Frank Heinricht (born March 2, 1962, in Berlin) is a German physicist with a doctorate in engineering.
He has been Chairman of the Board of Management of Schott AG in Mainz from 2013 to 2024.

==Life and education==
After completing a degree in physics and a doctorate in engineering at Technische Universität Berlin, he entered the professional world in 1992.

==Professional activities==
His first professional position was at Temic Semiconductors in Heilbronn, where he was appointed General Manager and Chairman of the Integrated Circuits division in 1995. Following its dissolution in 1998, the company was divided into three independent entities. The one in which Heinricht was now Chief Executive Officer of the Integrated Circuits division was acquired by Atmel Corporation.

Heinricht accepted a management role at Heraeus Holding GmbH in Hanau in 2003. He became Chairman of Heraeus in 2008. His responsibilities included Research and Development.
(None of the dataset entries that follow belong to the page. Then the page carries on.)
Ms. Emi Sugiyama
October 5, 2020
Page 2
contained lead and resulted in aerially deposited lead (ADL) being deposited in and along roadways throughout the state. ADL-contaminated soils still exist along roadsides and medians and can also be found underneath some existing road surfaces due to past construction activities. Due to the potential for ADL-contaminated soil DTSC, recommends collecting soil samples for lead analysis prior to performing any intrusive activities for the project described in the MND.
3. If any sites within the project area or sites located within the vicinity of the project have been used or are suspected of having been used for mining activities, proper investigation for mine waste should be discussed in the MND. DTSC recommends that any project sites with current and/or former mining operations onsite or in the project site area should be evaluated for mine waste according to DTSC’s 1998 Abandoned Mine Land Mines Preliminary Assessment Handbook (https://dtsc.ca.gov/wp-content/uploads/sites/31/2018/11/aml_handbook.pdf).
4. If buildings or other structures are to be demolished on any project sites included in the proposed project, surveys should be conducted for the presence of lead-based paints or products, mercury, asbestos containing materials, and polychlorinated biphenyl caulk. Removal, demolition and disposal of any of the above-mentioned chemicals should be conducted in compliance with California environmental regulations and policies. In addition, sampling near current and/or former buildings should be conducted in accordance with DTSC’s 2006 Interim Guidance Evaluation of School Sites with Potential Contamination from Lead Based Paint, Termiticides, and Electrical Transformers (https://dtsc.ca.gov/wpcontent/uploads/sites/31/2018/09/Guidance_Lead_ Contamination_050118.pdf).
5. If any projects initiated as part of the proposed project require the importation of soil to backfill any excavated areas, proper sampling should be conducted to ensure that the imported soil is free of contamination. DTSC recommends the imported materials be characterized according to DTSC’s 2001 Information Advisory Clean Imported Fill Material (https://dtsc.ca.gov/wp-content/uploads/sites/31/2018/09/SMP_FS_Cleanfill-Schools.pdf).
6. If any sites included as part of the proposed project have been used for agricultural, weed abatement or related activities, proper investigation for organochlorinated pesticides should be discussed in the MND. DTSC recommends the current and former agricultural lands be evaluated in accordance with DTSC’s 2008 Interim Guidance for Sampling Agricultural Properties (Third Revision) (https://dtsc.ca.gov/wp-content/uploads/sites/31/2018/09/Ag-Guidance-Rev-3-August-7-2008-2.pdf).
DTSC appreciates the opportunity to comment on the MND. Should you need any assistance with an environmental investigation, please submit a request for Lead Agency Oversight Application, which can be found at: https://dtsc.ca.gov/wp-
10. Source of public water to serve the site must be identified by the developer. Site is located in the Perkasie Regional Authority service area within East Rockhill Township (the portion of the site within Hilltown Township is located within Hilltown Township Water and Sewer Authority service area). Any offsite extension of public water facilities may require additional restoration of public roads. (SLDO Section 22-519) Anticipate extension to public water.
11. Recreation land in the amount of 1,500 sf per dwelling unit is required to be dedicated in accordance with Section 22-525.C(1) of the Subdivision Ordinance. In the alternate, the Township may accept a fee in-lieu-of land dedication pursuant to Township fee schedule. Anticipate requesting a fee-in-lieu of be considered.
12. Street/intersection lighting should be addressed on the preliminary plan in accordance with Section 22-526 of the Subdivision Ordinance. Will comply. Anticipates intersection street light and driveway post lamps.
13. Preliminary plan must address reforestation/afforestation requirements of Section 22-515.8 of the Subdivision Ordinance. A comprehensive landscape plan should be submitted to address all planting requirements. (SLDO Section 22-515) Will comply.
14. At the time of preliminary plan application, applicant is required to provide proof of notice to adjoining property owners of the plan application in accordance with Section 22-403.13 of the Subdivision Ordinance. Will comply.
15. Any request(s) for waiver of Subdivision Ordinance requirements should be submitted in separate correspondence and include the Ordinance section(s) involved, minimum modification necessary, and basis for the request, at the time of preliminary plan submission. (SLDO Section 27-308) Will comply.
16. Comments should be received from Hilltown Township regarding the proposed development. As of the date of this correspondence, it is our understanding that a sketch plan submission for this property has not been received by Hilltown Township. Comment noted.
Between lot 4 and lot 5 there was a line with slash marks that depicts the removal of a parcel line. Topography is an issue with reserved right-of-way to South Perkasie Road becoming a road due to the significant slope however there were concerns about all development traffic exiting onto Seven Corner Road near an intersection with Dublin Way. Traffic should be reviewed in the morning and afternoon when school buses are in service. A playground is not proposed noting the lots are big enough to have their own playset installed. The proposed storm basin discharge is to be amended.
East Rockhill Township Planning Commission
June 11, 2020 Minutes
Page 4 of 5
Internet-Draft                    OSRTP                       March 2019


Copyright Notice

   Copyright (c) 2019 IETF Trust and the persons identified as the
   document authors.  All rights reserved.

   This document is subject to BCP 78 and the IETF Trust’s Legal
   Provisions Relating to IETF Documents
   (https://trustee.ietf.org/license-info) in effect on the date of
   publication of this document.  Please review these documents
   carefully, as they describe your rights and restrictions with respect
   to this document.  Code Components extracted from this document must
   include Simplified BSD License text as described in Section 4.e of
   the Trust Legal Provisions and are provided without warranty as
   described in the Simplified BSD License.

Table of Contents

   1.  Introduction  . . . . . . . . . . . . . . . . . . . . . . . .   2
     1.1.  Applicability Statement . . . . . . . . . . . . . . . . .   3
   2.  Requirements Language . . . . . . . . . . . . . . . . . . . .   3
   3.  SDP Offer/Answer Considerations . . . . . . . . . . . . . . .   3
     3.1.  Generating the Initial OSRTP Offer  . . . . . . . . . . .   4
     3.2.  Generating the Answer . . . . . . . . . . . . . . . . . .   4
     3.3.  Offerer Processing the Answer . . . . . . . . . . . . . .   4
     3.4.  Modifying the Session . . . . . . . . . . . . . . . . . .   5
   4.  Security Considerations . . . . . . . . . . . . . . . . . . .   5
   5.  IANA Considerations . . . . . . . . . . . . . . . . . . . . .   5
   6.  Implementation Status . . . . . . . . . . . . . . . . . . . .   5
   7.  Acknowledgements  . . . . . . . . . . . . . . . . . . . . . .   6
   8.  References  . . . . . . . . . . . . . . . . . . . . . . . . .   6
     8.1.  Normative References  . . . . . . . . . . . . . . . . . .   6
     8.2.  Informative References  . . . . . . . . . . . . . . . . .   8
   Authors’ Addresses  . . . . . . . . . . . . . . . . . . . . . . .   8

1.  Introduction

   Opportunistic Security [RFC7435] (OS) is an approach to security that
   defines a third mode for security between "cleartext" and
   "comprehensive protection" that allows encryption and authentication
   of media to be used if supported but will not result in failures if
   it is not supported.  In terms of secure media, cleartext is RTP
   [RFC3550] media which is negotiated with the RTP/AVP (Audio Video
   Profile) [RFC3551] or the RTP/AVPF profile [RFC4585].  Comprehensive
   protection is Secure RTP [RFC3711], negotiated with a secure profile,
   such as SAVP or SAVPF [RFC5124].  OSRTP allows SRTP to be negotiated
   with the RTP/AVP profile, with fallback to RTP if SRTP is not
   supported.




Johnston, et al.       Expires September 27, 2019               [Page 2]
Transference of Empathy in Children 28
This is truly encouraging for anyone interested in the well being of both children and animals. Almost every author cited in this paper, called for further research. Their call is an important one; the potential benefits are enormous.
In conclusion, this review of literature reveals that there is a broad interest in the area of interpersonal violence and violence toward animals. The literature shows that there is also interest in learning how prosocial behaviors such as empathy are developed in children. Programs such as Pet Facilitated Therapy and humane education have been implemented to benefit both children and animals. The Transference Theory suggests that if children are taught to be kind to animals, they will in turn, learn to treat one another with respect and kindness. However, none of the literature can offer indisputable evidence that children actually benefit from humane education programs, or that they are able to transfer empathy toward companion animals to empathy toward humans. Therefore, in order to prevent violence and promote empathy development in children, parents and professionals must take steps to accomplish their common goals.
The Supervisory Board of Schott AG appointed Heinricht Chairman of the Board of Management in February 2013 with effect from June 1 of that year. With the Mainz-based technology group in the midst of withdrawing from the solar industry starting in 2012, Heinricht fortified the core areas of pharmaceutical packaging, CERAN cooktop panels, fire viewing panels and fire-resistant glass alongside components for protecting sensitive electronics. Fiscal year 2016 under Heinricht saw a 47% increase in annual profit to EUR 139 million. Sales reached EUR 1.99 billion. In the fiscal year 2018/2019, the sales of Schott AG reached 2,2 billion Euro.

==Other involvement==
Heinricht has been President of the Federal Association of the German Glass Industry (BV Glas) since November 2015 and is a member of the Presidential Board of the Federation of German Industries (BDI) for 2017 and 2018. He is also Vice Chairman of the Supervisory Board of the Würth Group and Chairman of the Supervisory Board of Sennheiser electronic GmbH & Co. KG. In 2012, the German Materials Society e.V. (DGM) appointed Heinricht an honorary member for life after his more than six years on the board, two of which on the Financial Advisory Board and two as Chairman.